‘Safe harbor’ deadline arrives for states to cement Biden’s election win

The White House. Photo by Chris Kleponis/UPI

Dec. 8 (UPI) — Tuesday marks the federal “safe harbor” deadline, which requires states to lock in their slates of electors who will formally cast the ballots for President-elect Joe Biden next week.

Under federal law, the deadline ensures that Congress counts the electoral votes of states that have resolved all disputes and chosen their electors a full six days before the Electoral College meets to officially cast the ballots.

Electors will gather in their state capitals next Monday, which put the safe harbor deadline on Tuesday. After the electors cast their ballots, they will be sent to Washington, D.C., to be counted by Congress on Jan. 6.

The deadline, typically a little-noticed formality in the electoral process, has attracted attention this year due to President Donald Trump’s groundless efforts to overturn Biden’s victory in multiple battleground states.

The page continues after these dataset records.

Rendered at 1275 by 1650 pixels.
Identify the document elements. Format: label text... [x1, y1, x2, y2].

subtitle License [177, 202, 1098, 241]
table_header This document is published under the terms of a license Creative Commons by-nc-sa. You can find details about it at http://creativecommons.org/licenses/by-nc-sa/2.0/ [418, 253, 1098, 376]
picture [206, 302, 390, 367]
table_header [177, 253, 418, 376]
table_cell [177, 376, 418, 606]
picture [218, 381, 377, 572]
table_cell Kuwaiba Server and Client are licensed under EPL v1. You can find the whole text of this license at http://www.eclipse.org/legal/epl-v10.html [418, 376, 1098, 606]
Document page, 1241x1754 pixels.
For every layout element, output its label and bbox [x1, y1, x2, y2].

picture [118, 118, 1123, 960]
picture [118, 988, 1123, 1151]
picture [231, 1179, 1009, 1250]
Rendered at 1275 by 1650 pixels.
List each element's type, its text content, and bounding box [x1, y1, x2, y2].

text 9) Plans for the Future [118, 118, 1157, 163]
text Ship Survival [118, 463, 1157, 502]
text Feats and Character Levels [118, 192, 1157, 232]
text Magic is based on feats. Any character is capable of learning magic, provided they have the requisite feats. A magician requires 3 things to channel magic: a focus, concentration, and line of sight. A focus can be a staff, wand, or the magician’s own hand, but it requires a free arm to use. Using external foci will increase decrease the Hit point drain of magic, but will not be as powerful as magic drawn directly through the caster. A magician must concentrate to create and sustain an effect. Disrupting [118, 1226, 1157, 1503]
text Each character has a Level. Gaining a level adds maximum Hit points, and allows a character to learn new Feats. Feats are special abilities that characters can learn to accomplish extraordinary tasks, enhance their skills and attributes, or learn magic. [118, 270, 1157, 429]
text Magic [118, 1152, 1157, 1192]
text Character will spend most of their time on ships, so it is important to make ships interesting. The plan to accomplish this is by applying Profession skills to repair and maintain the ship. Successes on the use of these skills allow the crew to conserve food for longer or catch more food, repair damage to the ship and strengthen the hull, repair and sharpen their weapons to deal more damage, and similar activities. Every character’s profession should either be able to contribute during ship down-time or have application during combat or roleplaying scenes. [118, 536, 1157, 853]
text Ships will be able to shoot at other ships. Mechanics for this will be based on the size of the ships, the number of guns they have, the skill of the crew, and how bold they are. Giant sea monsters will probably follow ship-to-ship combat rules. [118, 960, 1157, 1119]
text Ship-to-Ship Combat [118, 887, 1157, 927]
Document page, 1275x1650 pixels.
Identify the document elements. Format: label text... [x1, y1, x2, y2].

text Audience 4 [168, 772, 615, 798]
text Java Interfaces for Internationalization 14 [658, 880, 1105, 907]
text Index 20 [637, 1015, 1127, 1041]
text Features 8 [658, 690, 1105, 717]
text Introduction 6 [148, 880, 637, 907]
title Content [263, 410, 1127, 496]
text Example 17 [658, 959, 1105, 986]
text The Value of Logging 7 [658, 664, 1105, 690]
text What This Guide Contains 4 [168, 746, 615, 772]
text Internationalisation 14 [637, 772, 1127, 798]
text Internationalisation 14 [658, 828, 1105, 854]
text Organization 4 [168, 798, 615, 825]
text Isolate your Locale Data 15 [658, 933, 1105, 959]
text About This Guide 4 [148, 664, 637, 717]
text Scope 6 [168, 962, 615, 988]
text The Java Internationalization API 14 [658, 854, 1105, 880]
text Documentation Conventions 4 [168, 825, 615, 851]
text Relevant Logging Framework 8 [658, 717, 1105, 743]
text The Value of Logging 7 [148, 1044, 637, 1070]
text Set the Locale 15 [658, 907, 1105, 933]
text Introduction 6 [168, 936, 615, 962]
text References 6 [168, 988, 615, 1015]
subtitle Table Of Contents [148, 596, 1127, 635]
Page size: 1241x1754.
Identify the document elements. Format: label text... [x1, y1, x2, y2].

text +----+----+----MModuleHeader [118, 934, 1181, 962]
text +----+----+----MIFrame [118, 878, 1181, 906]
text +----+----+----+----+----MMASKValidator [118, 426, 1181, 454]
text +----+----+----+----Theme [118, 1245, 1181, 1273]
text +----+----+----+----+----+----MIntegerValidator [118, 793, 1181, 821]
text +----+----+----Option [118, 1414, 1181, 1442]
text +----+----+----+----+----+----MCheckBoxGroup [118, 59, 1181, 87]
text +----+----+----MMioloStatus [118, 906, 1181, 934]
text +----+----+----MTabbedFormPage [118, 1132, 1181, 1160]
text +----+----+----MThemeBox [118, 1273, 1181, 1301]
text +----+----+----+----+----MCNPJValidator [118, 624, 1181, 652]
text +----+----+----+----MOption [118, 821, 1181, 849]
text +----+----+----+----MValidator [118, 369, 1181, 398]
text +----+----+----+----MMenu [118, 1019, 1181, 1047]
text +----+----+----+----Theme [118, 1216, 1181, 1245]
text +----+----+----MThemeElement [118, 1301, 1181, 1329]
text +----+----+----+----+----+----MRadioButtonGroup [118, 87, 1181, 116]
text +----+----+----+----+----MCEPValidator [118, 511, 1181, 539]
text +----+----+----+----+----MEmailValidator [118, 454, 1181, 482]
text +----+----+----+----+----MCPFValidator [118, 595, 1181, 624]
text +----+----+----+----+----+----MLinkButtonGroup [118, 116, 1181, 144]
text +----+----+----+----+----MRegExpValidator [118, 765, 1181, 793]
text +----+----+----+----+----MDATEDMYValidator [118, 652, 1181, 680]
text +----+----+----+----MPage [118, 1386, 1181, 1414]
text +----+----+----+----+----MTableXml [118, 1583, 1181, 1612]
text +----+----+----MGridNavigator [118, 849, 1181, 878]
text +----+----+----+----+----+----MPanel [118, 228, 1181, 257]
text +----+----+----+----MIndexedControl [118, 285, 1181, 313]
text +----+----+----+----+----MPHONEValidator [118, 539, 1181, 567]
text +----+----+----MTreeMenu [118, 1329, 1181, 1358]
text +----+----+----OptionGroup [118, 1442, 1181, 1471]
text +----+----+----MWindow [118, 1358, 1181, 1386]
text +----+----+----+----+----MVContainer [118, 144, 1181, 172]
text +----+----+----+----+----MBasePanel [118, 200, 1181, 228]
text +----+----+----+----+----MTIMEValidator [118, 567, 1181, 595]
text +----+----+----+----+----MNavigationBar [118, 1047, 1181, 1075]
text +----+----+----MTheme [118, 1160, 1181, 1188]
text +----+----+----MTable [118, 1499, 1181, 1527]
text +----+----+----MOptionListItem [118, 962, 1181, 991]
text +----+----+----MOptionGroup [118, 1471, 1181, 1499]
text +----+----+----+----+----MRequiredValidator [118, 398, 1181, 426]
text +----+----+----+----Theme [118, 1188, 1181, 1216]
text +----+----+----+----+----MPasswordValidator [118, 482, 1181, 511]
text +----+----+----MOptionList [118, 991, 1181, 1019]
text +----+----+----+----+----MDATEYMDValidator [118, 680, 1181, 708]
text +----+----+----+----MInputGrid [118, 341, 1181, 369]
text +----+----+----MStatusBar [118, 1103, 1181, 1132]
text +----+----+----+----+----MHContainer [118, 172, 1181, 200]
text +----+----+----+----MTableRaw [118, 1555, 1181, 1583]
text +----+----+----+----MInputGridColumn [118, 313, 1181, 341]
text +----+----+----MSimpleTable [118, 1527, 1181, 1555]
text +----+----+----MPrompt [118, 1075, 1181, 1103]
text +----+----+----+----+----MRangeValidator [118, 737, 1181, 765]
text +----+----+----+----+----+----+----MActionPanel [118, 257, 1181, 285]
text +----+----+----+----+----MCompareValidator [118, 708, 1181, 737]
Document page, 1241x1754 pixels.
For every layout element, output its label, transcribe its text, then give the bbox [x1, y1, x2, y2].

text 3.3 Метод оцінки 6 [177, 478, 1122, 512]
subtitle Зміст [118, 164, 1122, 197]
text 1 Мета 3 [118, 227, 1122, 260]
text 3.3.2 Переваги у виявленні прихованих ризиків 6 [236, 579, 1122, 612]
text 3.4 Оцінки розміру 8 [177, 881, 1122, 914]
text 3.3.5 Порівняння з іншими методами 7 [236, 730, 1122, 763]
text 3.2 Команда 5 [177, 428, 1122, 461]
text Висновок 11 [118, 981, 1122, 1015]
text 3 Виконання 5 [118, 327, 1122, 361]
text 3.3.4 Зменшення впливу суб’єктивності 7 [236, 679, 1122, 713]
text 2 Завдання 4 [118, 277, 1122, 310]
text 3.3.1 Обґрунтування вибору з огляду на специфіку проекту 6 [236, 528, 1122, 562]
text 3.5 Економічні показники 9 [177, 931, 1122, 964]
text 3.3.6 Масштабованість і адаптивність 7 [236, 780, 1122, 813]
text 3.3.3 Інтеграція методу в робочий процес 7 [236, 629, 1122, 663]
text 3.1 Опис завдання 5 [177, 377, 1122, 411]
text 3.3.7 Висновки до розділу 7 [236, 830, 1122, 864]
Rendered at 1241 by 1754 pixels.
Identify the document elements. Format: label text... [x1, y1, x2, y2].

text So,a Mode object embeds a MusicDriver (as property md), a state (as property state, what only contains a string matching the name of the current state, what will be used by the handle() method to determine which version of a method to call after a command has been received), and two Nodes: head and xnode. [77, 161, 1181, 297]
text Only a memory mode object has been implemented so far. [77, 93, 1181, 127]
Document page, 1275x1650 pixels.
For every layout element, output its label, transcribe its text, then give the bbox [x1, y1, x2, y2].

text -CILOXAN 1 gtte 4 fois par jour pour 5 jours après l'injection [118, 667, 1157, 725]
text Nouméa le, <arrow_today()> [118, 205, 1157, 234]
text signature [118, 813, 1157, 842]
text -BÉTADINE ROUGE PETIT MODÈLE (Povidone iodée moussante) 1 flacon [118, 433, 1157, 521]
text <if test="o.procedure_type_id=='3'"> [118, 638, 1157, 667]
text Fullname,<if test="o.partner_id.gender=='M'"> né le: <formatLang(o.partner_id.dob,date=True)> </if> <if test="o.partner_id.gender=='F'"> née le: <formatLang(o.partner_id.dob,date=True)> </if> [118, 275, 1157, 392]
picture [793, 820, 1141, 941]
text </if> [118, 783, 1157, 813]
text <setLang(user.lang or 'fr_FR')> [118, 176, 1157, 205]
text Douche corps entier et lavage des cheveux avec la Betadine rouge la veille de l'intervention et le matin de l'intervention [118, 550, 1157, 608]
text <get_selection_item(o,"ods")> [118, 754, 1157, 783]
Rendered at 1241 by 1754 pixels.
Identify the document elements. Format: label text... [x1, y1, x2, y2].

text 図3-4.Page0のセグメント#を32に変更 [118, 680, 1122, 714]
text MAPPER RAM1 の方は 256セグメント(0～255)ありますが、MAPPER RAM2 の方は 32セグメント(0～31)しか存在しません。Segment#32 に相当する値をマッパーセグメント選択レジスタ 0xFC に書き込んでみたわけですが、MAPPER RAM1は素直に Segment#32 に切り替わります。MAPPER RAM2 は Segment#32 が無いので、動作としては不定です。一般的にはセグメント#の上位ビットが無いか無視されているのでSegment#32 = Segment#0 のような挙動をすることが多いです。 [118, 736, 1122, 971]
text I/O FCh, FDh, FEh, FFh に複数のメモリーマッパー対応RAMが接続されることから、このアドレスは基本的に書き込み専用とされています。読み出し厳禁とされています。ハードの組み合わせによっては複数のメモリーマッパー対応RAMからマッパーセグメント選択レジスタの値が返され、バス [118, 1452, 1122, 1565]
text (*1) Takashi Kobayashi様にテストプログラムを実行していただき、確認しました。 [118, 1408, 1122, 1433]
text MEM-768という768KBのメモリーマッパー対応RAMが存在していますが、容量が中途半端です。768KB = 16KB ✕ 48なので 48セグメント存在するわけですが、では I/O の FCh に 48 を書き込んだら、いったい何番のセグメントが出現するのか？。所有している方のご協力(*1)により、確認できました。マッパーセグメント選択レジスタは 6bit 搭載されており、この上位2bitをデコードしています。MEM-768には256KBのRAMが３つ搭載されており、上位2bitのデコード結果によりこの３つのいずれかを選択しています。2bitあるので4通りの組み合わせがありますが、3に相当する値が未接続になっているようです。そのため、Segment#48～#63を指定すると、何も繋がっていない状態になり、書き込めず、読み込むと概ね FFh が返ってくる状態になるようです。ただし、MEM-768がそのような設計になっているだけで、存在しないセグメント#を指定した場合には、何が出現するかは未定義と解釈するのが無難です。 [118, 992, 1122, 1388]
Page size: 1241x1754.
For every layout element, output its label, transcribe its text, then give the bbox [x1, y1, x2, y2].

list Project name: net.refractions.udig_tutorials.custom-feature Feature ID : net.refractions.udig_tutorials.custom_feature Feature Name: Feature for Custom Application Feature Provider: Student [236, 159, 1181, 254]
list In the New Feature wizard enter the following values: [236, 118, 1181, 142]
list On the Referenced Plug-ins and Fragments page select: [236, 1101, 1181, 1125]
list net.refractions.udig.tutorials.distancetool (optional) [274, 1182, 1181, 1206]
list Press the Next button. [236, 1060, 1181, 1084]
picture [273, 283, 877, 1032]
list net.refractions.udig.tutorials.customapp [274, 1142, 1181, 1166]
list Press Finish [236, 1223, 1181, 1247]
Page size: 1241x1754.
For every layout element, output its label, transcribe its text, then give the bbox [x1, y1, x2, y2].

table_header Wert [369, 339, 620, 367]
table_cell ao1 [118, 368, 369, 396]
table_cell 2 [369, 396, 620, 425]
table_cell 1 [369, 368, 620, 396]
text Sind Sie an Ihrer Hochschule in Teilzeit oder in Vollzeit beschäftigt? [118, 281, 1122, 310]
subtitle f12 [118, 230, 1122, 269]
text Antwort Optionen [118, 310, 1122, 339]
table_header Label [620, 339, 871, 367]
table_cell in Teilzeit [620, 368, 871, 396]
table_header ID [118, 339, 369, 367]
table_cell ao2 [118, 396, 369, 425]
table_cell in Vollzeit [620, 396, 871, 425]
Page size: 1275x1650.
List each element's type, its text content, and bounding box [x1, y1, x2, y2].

All but a couple of the Trump campaign’s legal challenges have been dismissed in state and federal courts as baseless and lacking evidence to support any claims of voter fraud. Federal judges in Michigan and Georgia threw out two suits on Monday.

The only state that may not meet the safe harbor deadline is Wisconsin, where a judge has scheduled a hearing for Thursday to hear a Trump campaign appeal that was rejected last week by the state supreme court.

Wisconsin’s electors will still meet on Monday to cast their votes for Biden, but it’s theoretically possible that Congress could reject them during counting next month if the state misses the safe harbor deadline — a possibility experts say is highly unlikely. For that to happen, lawmakers in both chambers would need to object in writing.

Analysts say Trump’s longshot legal effort takes another hit with Tuesday’s passing of the safe harbor deadline, as Biden’s victory becomes all but “locked in.”

“Without credible evidence to support the idea that there’s a problem, it just becomes less and less likely that anyone is going to disrupt the schedule as it unfolds in state statutes and federal law,” William and Mary School of Law election law program chief Rebecca Green told USA Today.

The campaign is appealing setbacks in Pennsylvania, but legal analysts doubt they have any potential to keep the state from meeting the safe harbor deadline or block its 20 electoral votes for Biden. Pennsylvania, Georgia and Michigan were three key states that allowed Biden to clinch the presidency.

“Assuming that the pending federal court litigation does not give the plaintiffs any of the remedies they are seeking, these federal cases should not affect safe harbor status, even if they go past Tuesday,” Ohio State University election law expert Edward Foley told NBC News.